Where AI Surprised Him (Good and Bad)
- Struggles with UI consistency. AI gets the functionality right, but drifts from the design system, makes spacing and layout mistakes, and occasionally tries to "helpfully" refactor onto a totally different stack (e.g. "let's add SQLite") mid-project. Dillon's mitigation: keep it simple, have Claude audit the UI and write its own lightweight design system, and push reminders into CLAUDE.md.
- Matt's tip: expose a route on your app that renders all components on one page (poor man's Storybook) so the agent can discover existing patterns.
- Unexpected win: visual thinking. Dillon's been asking Claude to generate HTML pages with architecture diagrams, user flows, and dependency maps to build a mental model of unfamiliar projects before diving in. Matt does the same to navigate his monorepo's package dependency graph.
Skills Dillon Has Built
- Start of Day / End of Day — a paired skill that asks reflection questions in the evening and gives him a standup-style recap in the morning, including "what's on my radar that I'm not thinking about."
- PR Status / PR Watch — pulls GitHub check status, surfaces comments, and runs every five minutes to send a Mac notification when a PR is ready to merge.
- Mind Dump — partner skill to End of Day that takes a stream of consciousness and organizes it into a structured markdown doc.
- Contentful skills — connect to the CMS API to pull content types, explain how they work, and (experimentally) architect new ones.

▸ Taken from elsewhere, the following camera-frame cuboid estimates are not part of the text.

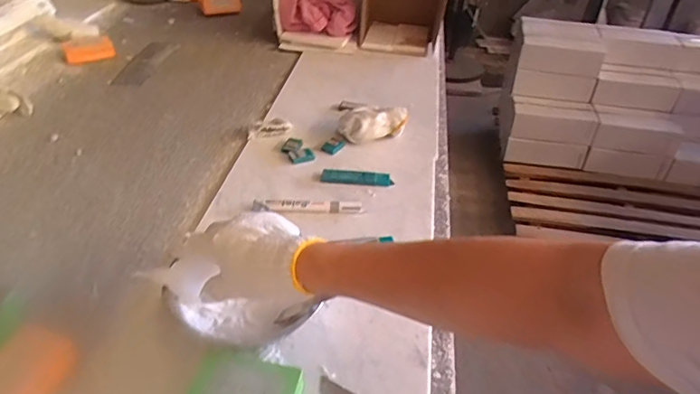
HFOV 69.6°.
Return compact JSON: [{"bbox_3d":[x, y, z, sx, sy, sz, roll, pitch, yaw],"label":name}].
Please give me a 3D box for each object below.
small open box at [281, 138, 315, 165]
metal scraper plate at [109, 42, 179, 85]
[{"bbox_3d":[-0.083,-0.073,0.783,0.039,0.008,0.061,-18,41,-22],"label":"small open box"},{"bbox_3d":[-0.432,-0.292,1.072,0.065,0.008,0.232,3,38,3],"label":"metal scraper plate"}]

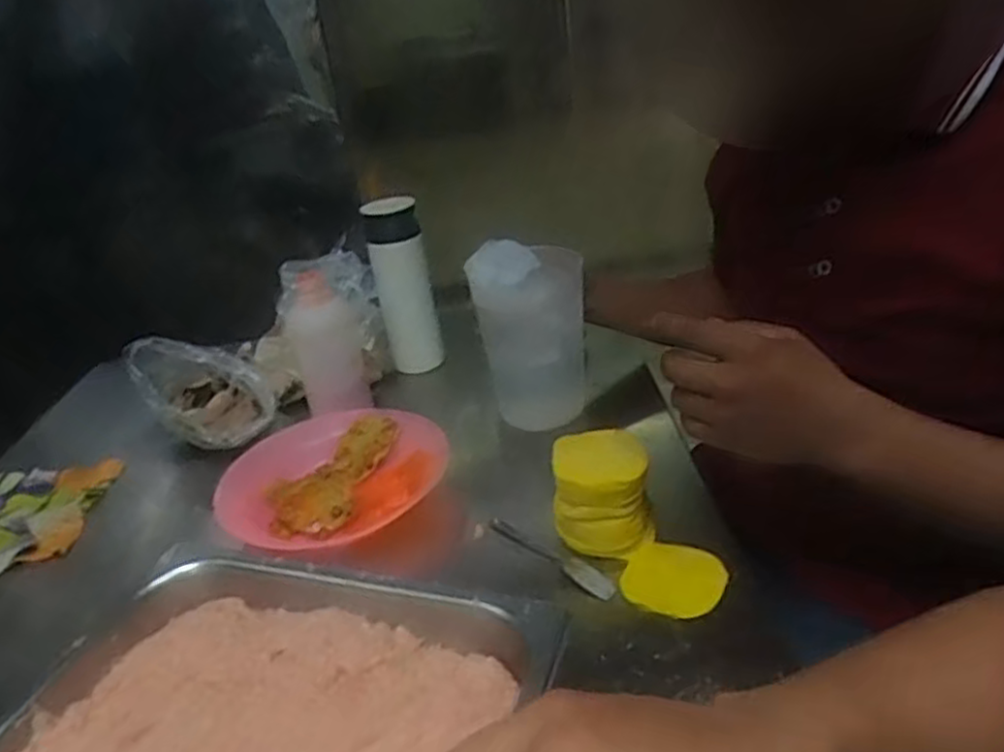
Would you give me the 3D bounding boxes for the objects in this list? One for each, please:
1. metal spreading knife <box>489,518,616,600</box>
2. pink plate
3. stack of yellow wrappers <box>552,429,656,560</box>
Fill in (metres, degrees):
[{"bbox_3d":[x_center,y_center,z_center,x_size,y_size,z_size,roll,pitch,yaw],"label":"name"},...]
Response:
[{"bbox_3d":[0.040,0.147,0.601,0.017,0.010,0.133,-27,32,-34],"label":"metal spreading knife"},{"bbox_3d":[-0.158,0.096,0.715,0.204,0.046,0.179,-6,28,3],"label":"pink plate"},{"bbox_3d":[0.085,0.097,0.610,0.079,0.084,0.070,0,27,14],"label":"stack of yellow wrappers"}]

- The "Grill Me" skill (borrowed from Matt Pocock) — has Claude slowly ask questions about a plan to surface edge cases and force thinking through the problem.
His meta-tip: every time you use a skill, reflect on how it did and ask Claude to improve it.
The Productivity Paradox
Has it actually made him more productive? Yes — but the new problem is spreading too thin. Dillon shipped 14 PRs in a week and now has 20 open ones he can't get back to. As Matt jokes: "the trick is to go faster." The real discipline is cleaning up after yourself, slowing down, and focusing on one thing at a time, even when you have 12 work trees open.
Caveats and Takeaways
- This is personal software — running locally, no deploy target, code quality is intentionally rough. Not how Dillon does actual work.
- A lot of devs at his company are afraid to build things outside their tickets. Dillon's been transparent with leadership and turned it into a shared resource instead.
- If you want to start: literally talk to Claude (or sketch a screenshot) about what you'd want to see every morning, and go from there.
Teasers
Future episode ideas raised: how to get good UI out of agents, and using AI to onboard yourself onto an unfamiliar codebase. Scott also hints he has a "pretty good solution" for the UI consistency problem — saving that for another episode.